## TEXT SECTION
********************

Then to top it all, she managed to fall into the canal on the way home.

We did the Hebden a few weeks later. I walked it with Bet and Johnny ran. It was a lovely day, and Jumble Hole Clough was one of the best bits then too. In fact, it’s probably one of my favourite places. At the bottom, near to where Alan G was starting his walk today, was the food stop where they served fruit cake and dripping sandwiches to keep you going on the slog up to Stoodley. I think that first time, we’d done enough dripping by then – nothing would have got us up that hill.

This afternoon Wilf ran up to Stoodley Pike with Calder Valley Fell Runners and came back covered in mud from head to toe. I’ve been at work all day, sitting at a desk in an office. It would have been nice to be walking with Alan and friends, but I was quite glad today to be warm and dry.

Monday, 17 September 2012

Day Ten




Well, so much for me saying I’d write everyday for the Walk and Ride Festival. Poppy left home yesterday. We drove her down to university in London, and didn’t get back home until eleven at night, by which time I was too tired to blog. And anyway, the only walking I’d done was along London streets and the riding was all in a car, and I don’t think that counts.

It was a lovely day though, and one which brought up all sorts of mixed emotions. The most obvious being to do with our eldest daughter fleeing the nest and going out into the big wide world. Like Johnny said, it felt strange taking our little girl to the middle of one of the biggest cities in the world and leaving her there alone. Everyone asks if I cried, but I didn’t. I think missing her will be something that creeps in slowly, in tandem with getting used to her being gone. And now I’ve got an excuse to go and visit her in London as often as I can anyway.

Because part of the weirdness of the day was wishing it was me. Not going to live in student halls with a bunch of eighteen year olds. That would be a bit strange. But going to live in London, having a new place to live and carving out a new life. It’s years now since I lived in London, but I never really meant to leave, and a part of me has been hankering ever since to go back.

********************

## RECORDS SHOWN

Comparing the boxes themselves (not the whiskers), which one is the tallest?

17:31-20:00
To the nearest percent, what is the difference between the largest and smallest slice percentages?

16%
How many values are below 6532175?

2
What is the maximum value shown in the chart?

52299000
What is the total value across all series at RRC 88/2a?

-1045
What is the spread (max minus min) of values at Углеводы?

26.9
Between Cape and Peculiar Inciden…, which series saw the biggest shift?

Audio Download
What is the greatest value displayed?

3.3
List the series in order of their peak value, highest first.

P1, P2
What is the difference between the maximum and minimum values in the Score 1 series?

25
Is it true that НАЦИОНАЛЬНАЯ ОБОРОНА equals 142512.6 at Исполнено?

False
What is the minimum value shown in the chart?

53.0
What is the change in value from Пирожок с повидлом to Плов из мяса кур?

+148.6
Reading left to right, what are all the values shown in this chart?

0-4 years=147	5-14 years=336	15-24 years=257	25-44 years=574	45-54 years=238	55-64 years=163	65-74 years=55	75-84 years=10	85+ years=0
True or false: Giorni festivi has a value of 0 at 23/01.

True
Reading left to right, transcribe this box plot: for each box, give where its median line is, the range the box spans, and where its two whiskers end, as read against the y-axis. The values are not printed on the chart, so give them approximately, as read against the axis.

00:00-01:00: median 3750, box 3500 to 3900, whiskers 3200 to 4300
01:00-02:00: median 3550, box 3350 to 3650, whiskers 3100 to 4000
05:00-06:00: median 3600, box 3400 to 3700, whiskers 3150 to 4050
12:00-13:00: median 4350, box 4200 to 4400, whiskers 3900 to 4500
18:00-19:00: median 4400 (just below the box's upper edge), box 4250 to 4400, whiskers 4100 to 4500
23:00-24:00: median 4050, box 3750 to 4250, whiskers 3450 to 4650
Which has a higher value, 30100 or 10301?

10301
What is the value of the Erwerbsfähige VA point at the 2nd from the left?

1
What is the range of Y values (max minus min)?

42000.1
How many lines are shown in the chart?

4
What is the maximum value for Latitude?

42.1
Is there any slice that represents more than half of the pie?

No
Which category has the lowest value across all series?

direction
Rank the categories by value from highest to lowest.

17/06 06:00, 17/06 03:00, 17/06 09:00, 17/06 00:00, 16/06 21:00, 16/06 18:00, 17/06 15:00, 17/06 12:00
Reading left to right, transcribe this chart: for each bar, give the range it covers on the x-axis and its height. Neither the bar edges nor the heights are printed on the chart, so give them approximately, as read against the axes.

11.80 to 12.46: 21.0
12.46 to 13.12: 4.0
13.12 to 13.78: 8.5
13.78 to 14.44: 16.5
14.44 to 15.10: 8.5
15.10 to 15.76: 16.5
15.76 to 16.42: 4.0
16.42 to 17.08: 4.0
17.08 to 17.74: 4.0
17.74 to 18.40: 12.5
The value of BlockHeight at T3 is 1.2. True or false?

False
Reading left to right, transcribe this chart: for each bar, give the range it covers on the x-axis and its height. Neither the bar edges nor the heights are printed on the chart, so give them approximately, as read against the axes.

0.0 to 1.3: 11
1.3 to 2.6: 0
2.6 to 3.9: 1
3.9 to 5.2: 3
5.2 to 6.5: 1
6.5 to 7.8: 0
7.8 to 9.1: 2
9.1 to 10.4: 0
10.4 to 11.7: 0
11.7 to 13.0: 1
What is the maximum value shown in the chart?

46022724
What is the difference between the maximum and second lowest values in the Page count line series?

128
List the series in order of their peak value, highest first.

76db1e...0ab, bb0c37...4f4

********************

## AIM OF THE EXERCISE
Write out the stretch of the blog post from "It was a lovely day though, and" through "I can anyway.", swapping "Johnny" for "Wilf". Rely on the blog post alone, not on the listing.

## TASK SOLUTION
It was a lovely day though, and one which brought up all sorts of mixed emotions. The most obvious being to do with our eldest daughter fleeing the nest and going out into the big wide world. Like Wilf said, it felt strange taking our little girl to the middle of one of the biggest cities in the world and leaving her there alone. Everyone asks if I cried, but I didn’t. I think missing her will be something that creeps in slowly, in tandem with getting used to her being gone. And now I’ve got an excuse to go and visit her in London as often as I can anyway.